**VORLIEGENDER TEXT:**
------------------------------

Urteil vom 10. Januar 2019  
 
Strafrechtliche Abteilung  
 
Besetzung 
Bundesrichterin Jametti, als Einzelrichterin, 
Gerichtsschreiber Traub. 
 
Verfahrensbeteiligte 
A.________, 
Beschwerdeführer, 
 
gegen  
 
Generalstaatsanwaltschaft des Kantons Thurgau, Zürcherstrasse 323, 8510 Frauenfeld, 
Beschwerdegegnerin. 
 
Gegenstand 
Nichtanhandnahme (Nötigung etc.); Nichteintreten, 
 
Beschwerde gegen den Entscheid des Obergerichts des Kantons Thurgau vom 9. August 2018 (SW.2018.78). 
 
 
Erwägungen:  
 
1.

------------------------------

**VORLIEGENDE ZEILEN:**
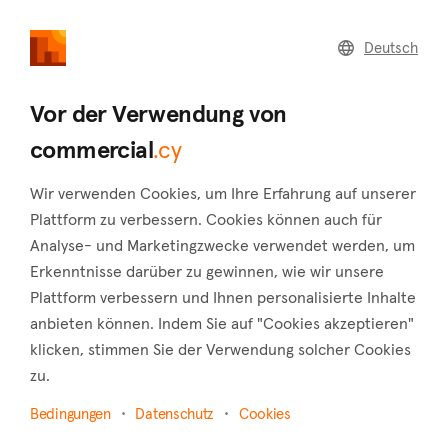
commercial
.cy
Deutsch
Home
Land
Commercial
Vor der Verwendung von
commercial
.cy
Wir verwenden Cookies, um Ihre Erfahrung auf unserer
Kalo Chorio (Limassol)
Plattform zu verbessern. Cookies können auch für
Analyse- und Marketingzwecke verwendet werden, um
Startseite
Immobilie zu vermieten
Hotels
Limassol
Erkenntnisse darüber zu gewinnen, wie wir unsere
Kalo Chorio
Plattform verbessern und Ihnen personalisierte Inhalte
Hotels zur Miete in Kalo Chorio (Limassol)
anbieten können. Indem Sie auf "Cookies akzeptieren"
klicken, stimmen Sie der Verwendung solcher Cookies
Karte anzeigen
zu.
Filter anzeigen
Bedingungen
Datenschutz
Cookies
The village of Kalo Chorio is located in the Limassol district,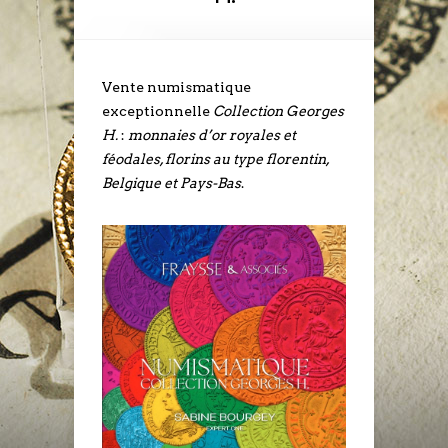
Vente numismatique
exceptionnelle
Collection Georges
H.
:
monnaies d’or royales et
féodales, florins au type florentin,
Belgique et Pays-Bas
.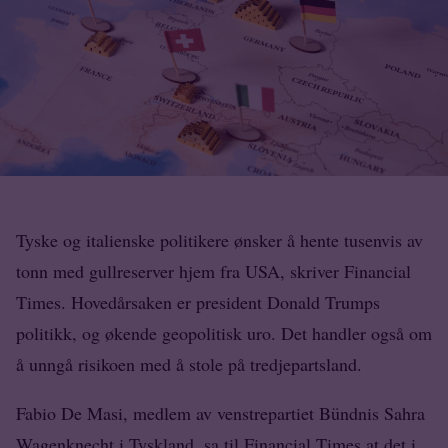
Tyske og italienske politikere ønsker å hente tusenvis av
tonn med gullreserver hjem fra USA, skriver Financial
Times. Hovedårsaken er president Donald Trumps
politikk, og økende geopolitisk uro. Det handler også om
å unngå risikoen med å stole på tredjepartsland.
Fabio De Masi, medlem av venstrepartiet Bündnis Sahra
Wagenknecht i Tyskland, sa til Financial Times at det i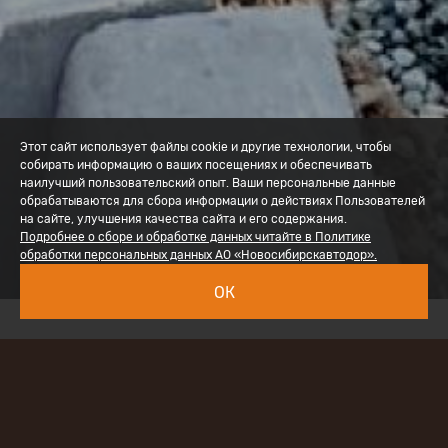
Этот сайт использует файлы cookie и другие технологии, чтобы
собирать информацию о ваших посещениях и обеспечивать
наилучший пользовательский опыт. Ваши персональные данные
обрабатываются для сбора информации о действиях Пользователей
на сайте, улучшения качества сайта и его содержания.
Подробнее о сборе и обработке данных читайте в Политике
обработки персональных данных АО «Новосибирскавтодор».
ОК
Специалисты Акционерного общества
«УралАвтодор» приступили к
капитальному ремонту автомобильной
дороги по улице Космонавтов в селе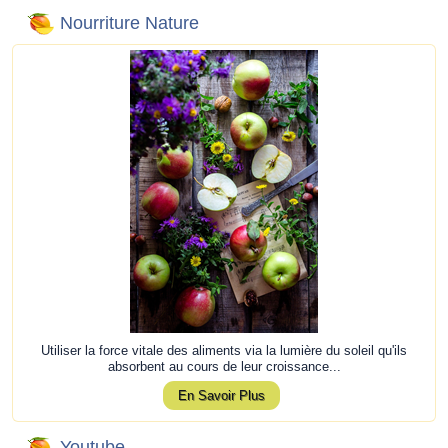
Nourriture Nature
Utiliser la force vitale des aliments via la lumière du soleil qu'ils
absorbent au cours de leur croissance...
En Savoir Plus
Youtube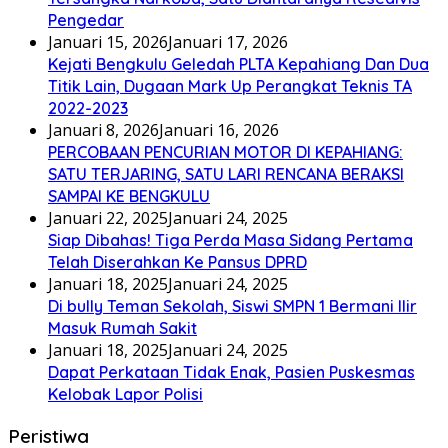
Pengedar
Januari 15, 2026
Januari 17, 2026
Kejati Bengkulu Geledah PLTA Kepahiang Dan Dua
Titik Lain, Dugaan Mark Up Perangkat Teknis TA
2022-2023
Januari 8, 2026
Januari 16, 2026
PERCOBAAN PENCURIAN MOTOR DI KEPAHIANG:
SATU TERJARING, SATU LARI RENCANA BERAKSI
SAMPAI KE BENGKULU
Januari 22, 2025
Januari 24, 2025
Siap Dibahas! Tiga Perda Masa Sidang Pertama
Telah Diserahkan Ke Pansus DPRD
Januari 18, 2025
Januari 24, 2025
Di bully Teman Sekolah, Siswi SMPN 1 Bermani Ilir
Masuk Rumah Sakit
Januari 18, 2025
Januari 24, 2025
Dapat Perkataan Tidak Enak, Pasien Puskesmas
Kelobak Lapor Polisi
Peristiwa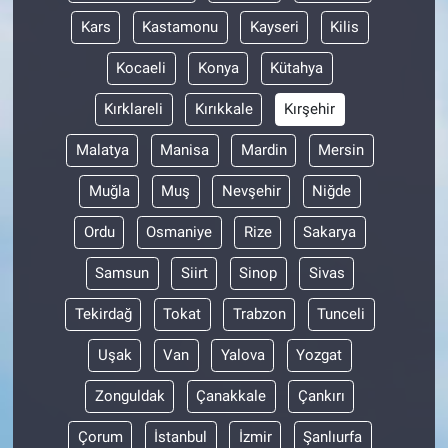
Kars
Kastamonu
Kayseri
Kilis
Kocaeli
Konya
Kütahya
Kırklareli
Kırıkkale
Kırşehir
Malatya
Manisa
Mardin
Mersin
Muğla
Muş
Nevşehir
Niğde
Ordu
Osmaniye
Rize
Sakarya
Samsun
Siirt
Sinop
Sivas
Tekirdağ
Tokat
Trabzon
Tunceli
Uşak
Van
Yalova
Yozgat
Zonguldak
Çanakkale
Çankırı
Çorum
İstanbul
İzmir
Şanlıurfa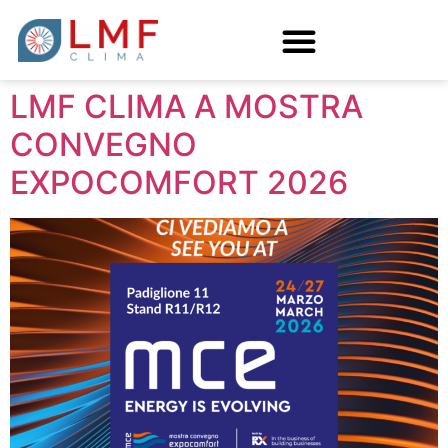
LMF CLIMA A MOSTRA
CONVEGNO
EXPOCOMFORT 2026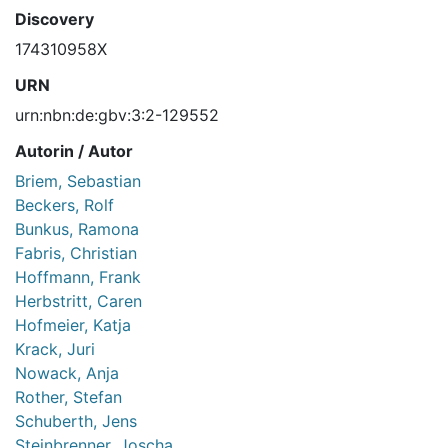
Discovery
174310958X
URN
urn:nbn:de:gbv:3:2-129552
Autorin / Autor
Briem, Sebastian
Beckers, Rolf
Bunkus, Ramona
Fabris, Christian
Hoffmann, Frank
Herbstritt, Caren
Hofmeier, Katja
Krack, Juri
Nowack, Anja
Rother, Stefan
Schuberth, Jens
Steinbrenner, Joscha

------------------------------

**AUFTRAG:** Gib aus dem Urteil den Abschnitt von „Verfahrensbeteiligte“ bis einschließlich „Beschwerdegegnerin.“ unverändert aus.

**ANTWORT:**
Verfahrensbeteiligte 
A.________, 
Beschwerdeführer, 
 
gegen  
 
Generalstaatsanwaltschaft des Kantons Thurgau, Zürcherstrasse 323, 8510 Frauenfeld, 
Beschwerdegegnerin.